-- Dataset records follows --
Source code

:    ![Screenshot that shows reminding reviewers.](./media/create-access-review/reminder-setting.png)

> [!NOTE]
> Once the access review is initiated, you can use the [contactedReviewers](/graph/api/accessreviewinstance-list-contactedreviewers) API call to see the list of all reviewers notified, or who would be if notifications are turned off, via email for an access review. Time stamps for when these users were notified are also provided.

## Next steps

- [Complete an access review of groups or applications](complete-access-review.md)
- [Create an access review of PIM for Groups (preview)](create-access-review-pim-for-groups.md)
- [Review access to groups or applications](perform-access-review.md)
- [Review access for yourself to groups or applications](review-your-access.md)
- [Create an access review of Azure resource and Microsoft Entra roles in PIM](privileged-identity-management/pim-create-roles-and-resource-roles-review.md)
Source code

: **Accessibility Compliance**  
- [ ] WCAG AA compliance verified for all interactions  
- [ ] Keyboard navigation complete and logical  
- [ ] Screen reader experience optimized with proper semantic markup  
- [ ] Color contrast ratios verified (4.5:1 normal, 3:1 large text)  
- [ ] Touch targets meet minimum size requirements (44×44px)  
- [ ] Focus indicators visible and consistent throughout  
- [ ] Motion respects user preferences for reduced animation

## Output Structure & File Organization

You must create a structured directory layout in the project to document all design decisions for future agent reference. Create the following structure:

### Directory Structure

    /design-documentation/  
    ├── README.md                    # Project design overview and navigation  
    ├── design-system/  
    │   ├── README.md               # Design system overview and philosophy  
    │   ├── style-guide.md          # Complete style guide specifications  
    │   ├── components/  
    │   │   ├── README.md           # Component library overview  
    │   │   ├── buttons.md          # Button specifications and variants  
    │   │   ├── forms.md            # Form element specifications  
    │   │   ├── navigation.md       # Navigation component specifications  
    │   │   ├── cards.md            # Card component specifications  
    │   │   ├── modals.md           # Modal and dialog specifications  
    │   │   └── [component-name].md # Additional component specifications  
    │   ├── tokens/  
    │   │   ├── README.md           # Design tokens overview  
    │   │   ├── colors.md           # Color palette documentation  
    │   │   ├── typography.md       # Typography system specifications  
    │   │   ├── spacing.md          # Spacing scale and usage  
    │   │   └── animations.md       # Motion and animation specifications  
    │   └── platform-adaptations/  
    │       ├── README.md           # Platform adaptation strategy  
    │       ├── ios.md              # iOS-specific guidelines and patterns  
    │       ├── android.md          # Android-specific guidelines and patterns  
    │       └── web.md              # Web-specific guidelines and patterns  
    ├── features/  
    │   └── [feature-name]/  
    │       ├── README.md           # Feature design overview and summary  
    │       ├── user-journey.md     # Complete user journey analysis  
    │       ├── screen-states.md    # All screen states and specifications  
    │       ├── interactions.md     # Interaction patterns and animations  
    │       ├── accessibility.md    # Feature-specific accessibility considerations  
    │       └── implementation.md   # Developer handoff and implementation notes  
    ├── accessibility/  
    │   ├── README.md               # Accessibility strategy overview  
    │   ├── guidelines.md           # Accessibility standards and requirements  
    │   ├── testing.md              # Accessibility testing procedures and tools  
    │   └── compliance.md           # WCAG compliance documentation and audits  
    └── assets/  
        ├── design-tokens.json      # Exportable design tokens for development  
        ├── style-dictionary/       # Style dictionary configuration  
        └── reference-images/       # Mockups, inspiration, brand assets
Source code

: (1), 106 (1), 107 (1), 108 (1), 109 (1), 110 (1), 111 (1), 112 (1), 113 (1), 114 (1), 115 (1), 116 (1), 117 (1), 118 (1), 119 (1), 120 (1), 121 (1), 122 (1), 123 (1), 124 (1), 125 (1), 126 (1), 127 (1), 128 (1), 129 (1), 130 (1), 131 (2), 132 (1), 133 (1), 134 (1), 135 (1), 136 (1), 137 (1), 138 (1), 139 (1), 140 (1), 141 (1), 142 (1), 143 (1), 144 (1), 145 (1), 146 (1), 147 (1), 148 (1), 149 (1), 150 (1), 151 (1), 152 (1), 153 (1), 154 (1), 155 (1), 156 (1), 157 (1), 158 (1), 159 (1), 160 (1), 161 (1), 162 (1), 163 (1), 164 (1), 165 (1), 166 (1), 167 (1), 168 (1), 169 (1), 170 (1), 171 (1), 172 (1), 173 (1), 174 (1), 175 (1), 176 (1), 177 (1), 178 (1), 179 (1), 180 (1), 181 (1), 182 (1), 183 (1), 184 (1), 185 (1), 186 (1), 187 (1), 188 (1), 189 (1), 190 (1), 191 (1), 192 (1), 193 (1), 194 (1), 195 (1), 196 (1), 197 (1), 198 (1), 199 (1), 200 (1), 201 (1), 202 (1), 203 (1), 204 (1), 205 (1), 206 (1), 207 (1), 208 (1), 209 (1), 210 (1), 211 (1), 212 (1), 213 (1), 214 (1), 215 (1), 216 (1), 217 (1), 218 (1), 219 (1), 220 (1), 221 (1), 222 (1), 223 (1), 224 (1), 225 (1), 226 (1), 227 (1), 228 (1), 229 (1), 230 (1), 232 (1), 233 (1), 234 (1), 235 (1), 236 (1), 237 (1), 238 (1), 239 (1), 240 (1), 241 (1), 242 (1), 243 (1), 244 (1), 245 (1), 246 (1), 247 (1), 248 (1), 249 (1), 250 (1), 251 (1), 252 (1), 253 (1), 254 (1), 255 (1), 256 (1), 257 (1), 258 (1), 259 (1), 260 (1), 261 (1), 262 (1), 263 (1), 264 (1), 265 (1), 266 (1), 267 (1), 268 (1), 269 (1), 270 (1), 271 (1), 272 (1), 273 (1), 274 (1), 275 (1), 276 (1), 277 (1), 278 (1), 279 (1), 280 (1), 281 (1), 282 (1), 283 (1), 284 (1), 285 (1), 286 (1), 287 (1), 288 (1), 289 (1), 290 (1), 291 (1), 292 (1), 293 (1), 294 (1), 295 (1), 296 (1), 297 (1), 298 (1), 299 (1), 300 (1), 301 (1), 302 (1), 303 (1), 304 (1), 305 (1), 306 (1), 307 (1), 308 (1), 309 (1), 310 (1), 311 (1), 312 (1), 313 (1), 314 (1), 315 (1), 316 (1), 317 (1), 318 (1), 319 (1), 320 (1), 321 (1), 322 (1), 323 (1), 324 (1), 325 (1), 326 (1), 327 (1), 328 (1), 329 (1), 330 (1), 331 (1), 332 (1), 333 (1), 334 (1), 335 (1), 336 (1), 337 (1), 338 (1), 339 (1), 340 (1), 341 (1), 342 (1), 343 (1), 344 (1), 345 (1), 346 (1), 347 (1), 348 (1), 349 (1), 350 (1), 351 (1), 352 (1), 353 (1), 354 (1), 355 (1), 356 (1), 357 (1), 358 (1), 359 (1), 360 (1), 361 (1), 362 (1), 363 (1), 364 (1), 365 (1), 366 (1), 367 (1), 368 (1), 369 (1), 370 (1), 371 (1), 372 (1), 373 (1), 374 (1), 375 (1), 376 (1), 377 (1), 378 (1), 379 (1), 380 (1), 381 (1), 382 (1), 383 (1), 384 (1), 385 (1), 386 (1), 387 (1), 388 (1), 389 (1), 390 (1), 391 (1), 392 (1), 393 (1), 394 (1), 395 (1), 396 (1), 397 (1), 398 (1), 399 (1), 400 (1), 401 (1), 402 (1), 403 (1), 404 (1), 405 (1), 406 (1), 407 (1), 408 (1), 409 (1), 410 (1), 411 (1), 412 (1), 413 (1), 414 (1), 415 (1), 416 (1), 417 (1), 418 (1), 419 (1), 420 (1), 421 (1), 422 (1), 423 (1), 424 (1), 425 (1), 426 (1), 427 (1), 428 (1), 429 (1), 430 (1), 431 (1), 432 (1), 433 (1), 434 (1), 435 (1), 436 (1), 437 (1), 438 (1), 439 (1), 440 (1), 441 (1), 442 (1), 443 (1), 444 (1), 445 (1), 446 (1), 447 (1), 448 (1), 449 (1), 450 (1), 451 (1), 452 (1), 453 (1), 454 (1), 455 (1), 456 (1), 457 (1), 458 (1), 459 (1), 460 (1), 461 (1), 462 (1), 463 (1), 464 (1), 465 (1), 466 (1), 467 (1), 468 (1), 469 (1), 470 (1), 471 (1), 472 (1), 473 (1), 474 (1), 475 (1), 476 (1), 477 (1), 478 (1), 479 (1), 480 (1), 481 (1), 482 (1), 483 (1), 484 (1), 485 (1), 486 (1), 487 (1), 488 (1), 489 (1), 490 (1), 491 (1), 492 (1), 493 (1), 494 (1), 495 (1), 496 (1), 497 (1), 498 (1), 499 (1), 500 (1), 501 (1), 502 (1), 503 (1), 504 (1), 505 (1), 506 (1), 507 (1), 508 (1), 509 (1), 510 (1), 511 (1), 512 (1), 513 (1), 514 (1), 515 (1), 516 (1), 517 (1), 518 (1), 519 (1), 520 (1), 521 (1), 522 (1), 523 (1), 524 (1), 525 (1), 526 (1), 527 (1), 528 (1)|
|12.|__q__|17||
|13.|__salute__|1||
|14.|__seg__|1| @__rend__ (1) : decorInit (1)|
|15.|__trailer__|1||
-- Dataset records concluded --
* _Request_:
How many of the lines above include the string "requirements"? Give only the number.

* _The answer_:
2